Начнешь вспоминать и не кончишь!.. Только перевел он дух в Москве, куда бежал из Юрьевца-Новольского под крыло друга, протопопа Неронова, как вошел в силу Никон, призванный царем на патриарший престол. Властолюбивый, хитрющий, мозговитый толстогуб принялся насаждать в церкви греко-римскую блудню. Сие угодно царю Алексею было для его политики противу туркского султана. Прямым наследником и заступником византийского упадка выходил теперь царь Великия, Малыя и Белыя России. Да неугодно ему было, что Никон сам над царской властью подняться возжелал. Но — это уже много после оказалось, а в те ранние поры новый патриарх, во всем от царя — доверенный, повел православную церковь под греко-римское ярмо, безжалостно расправляясь с супротивниками: кого в тюрьму, кого в ссылку, кого на тот свет.
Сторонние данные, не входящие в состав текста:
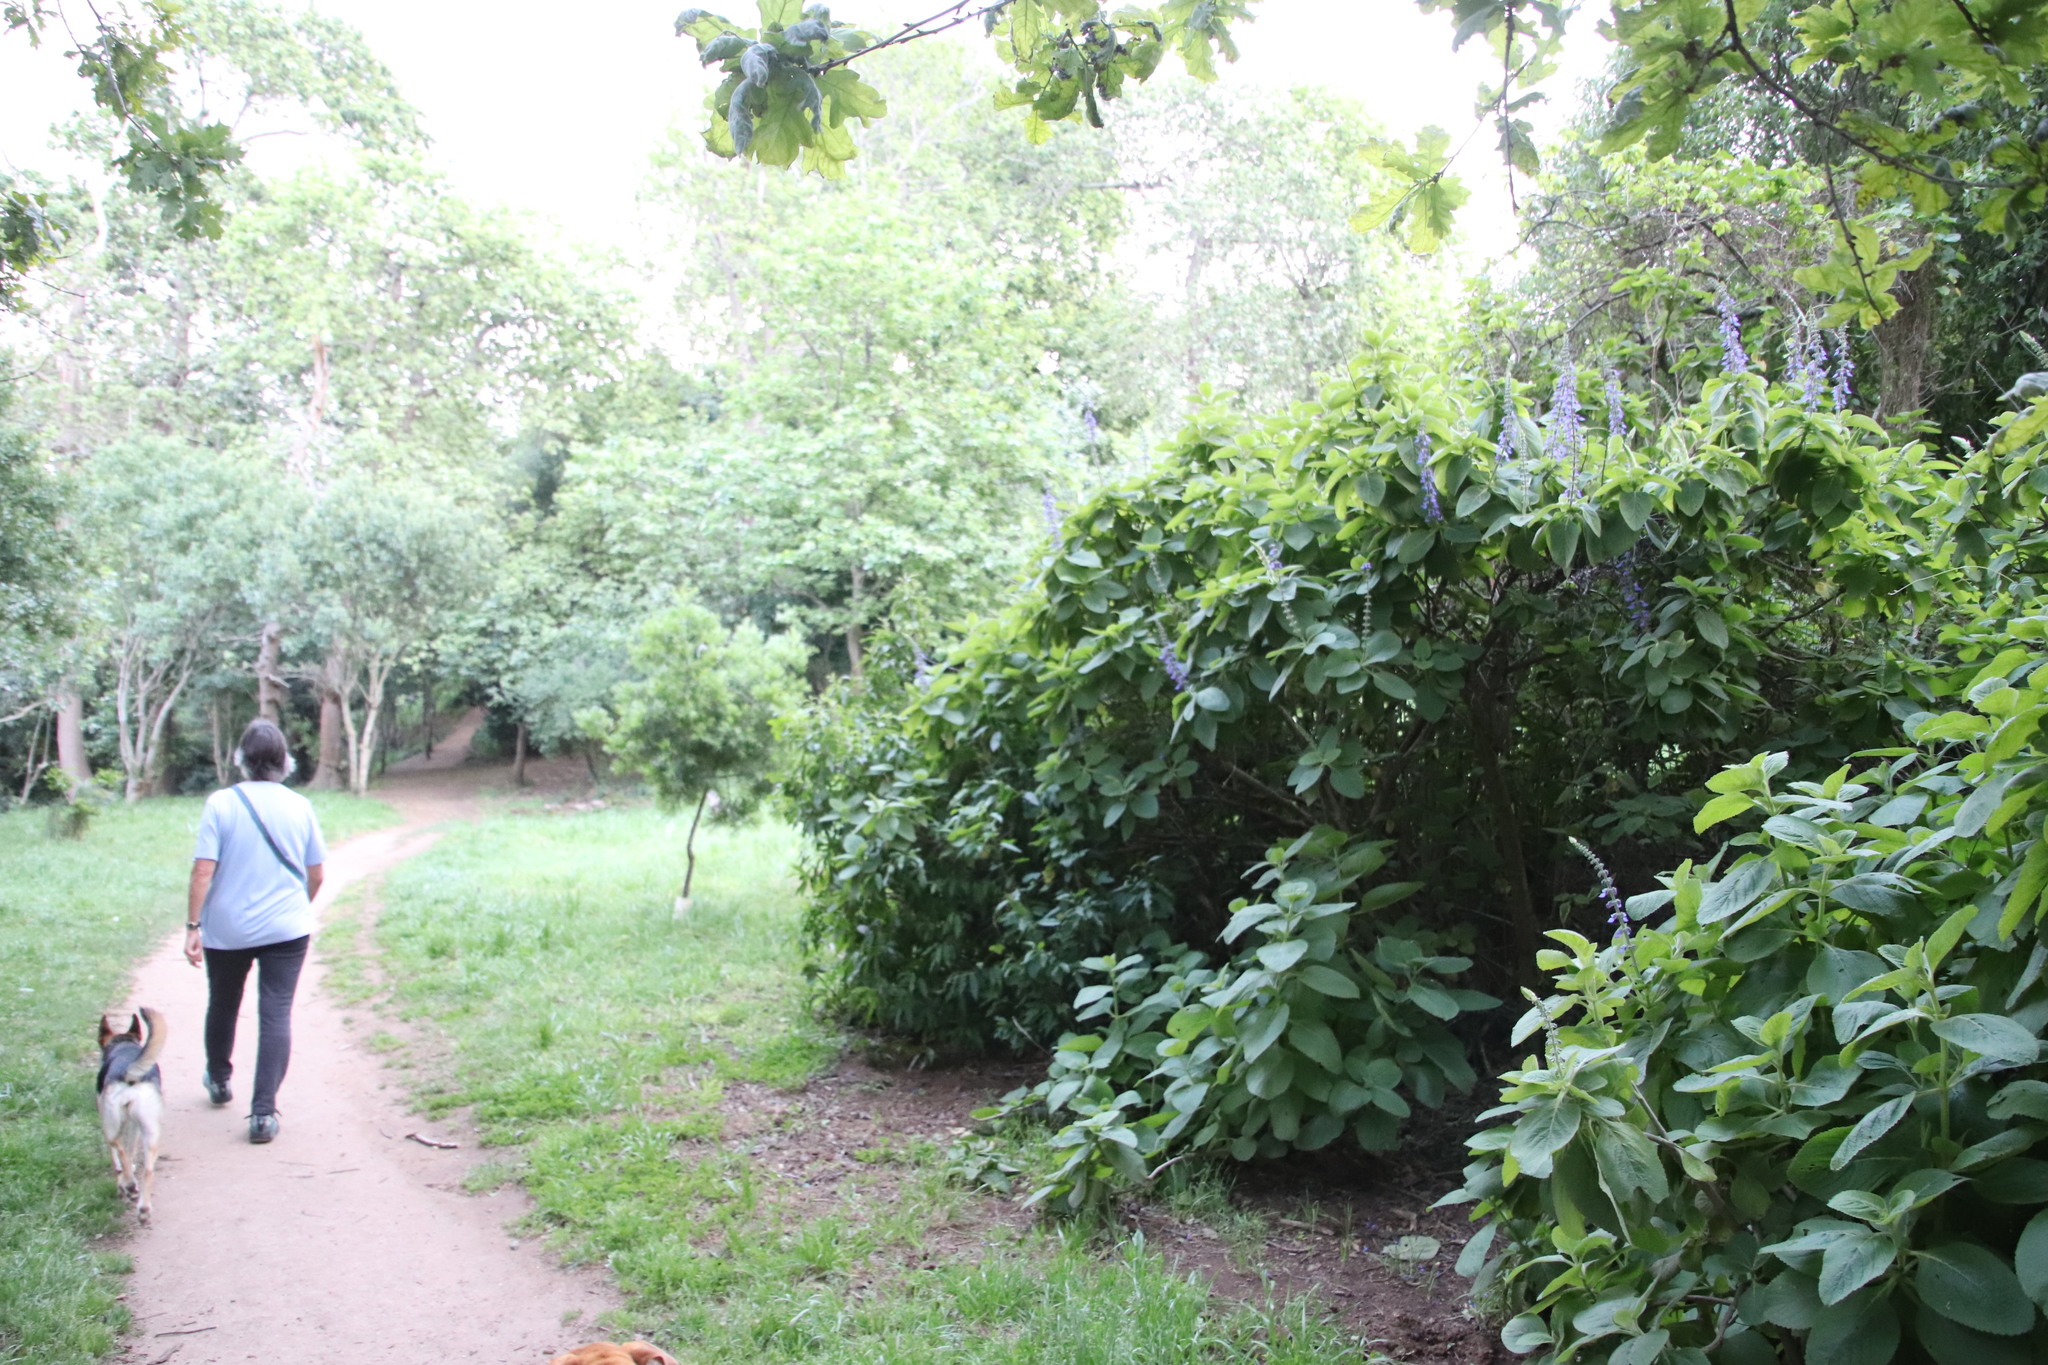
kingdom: Plantae
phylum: Tracheophyta
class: Magnoliopsida
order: Lamiales
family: Lamiaceae
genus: Coleus
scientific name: Coleus barbatus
…Тут и лучшие зашатались!.. Сам Неронов, настрадавшись по дальним монастырям, осунувшись плотью до лепестковой тонины, утратив надежду на торжество правды, принял три перста да с тем и отошел. Ему, миленькому, хоть тонкий лучик надежды, как в щели от лампадного огня, потребен был, дабы соблюсти душу. А ты выстой без надежды, без топкого лучика света, в непроглядной темени земляной могилы, где и хлеб едят, и ветхия испражняют; выстои, когда жена твоя и чада тоже брошены в мерзлую тундряную землю; да и не просто выстой, а укрепляй через тысячи верст преданных истинной вере и сокрушай вероотступников; выстой в грязи, смраде и духоте, когда достаточно тебе сложить трехперстую дулю — и сам царь тебя в объятия примет и с целованием к груди прижмет. Конечно, не нынешний, скудный духом младой Федор, а могутный отец его Алексей, прозванный Тишайшим, хотя крови больше самого Грозного пролил. Любил он в тайности чувств своих Аввакума, хотел мира с ним, в нем и царице открылся… Ближнего боярина и самого верного человека Артамона Матвеева сколько раз к нему посылал и сам возле его темницы в Николо-Угрешском монастыре со вздохами и стенаниями бродил в надежде размягчить душу протопопа. И Аввакум жалел его, сердцем жалел заблудшего государя, да ведь не бывает двух правд, правда одна, и коль сведома она тебе, то и держись ее до смертного часа. Но не ему Неронова судить. Может, потому и не снес искуса, бедненький, что не сподобил его господь дара письменного слововыражения. Не было выхода его душе.